Пошептались процентщики да и вон пошли. А среди ночи привели они со своего корабля кота-баюна, напустил кот-баюн на три версты сильный сон сказками да баснями, а процентщики-то уши заткнули. И как поснули все кругом, схватили Никиту Кожемяку, связали, на корабль отнесли и поплыли за тридевять земель в свою Лупанарию.
Поутру хватились Никиты, а его уж и след простыл. Хотел царь в погоню войско несметное послать, только Даша его удержала: „Не вели слать догонщиков, вели кузнецу сковать мне три пары башмаков железных, да три посоха чугунных, дай мне три каменных хлебины, и пойду я сама искать своего суженого“. Погоревал царь, но все сделал, как Даша просила. После того отслужили напутственный молебен, и пустилась она в путь-дорогу дальнюю…»

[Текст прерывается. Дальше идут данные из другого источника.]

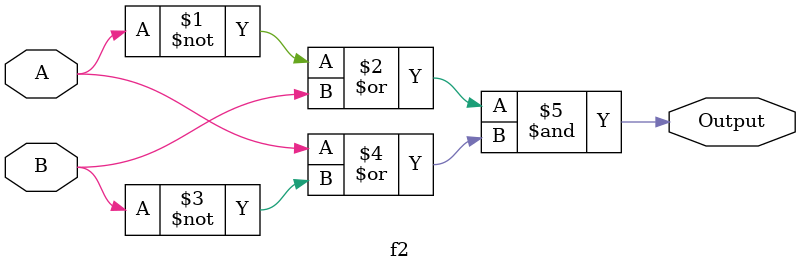
<source format=v>
`timescale 1ns / 1ps


module f2(
    input A,
    input B,
    output Output
    );
    
    assign Output = (~A | B) & (A | ~B);
    
endmodule

</source>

Охваченная каким-то мистическим ужасом, стопорящим дыхание трепетом, Алла Медная с негодованием отшвырнула недочитанную рукопись. Да, такого ей не приходилось просматривать… Пугающим и отвратительным в этом сочинении казалось все. Но не избитая тема, не банальные образы так будоражили кровь, что в глазах темнело от ярости и неясной паники; каждая строчка, слова, их порядок, все, вплоть до графического оформления текста, казалось Алле, все было пропитано чуждым, а потому пугающим дыханием. Сущность того качества открывалась перед Аллой областью дикой, неведомой и опасной. Она не могла с точностью прояснить для себя, с какой стороны от враждебного духа можно было бы ожидать нападения, она чувствовала только, что присутствие подле таковского сознания, подобно летучему яду, тлетворно для ее жизнедеятельности. Ибо чужое, инородное сердце, твердо отбивающее в строчках свой собственный ритм, даже и не думало вступать с ней, Аллой Медной, с ней, прославленным литературным критиком, ни в какую контроверзу; ритм чуждого сердца просто-напросто отрицал ее, Аллы, жизнь, ее боли и тяготы, ее проблемы и завоевания… А уж это, согласитесь, никогда не прощается.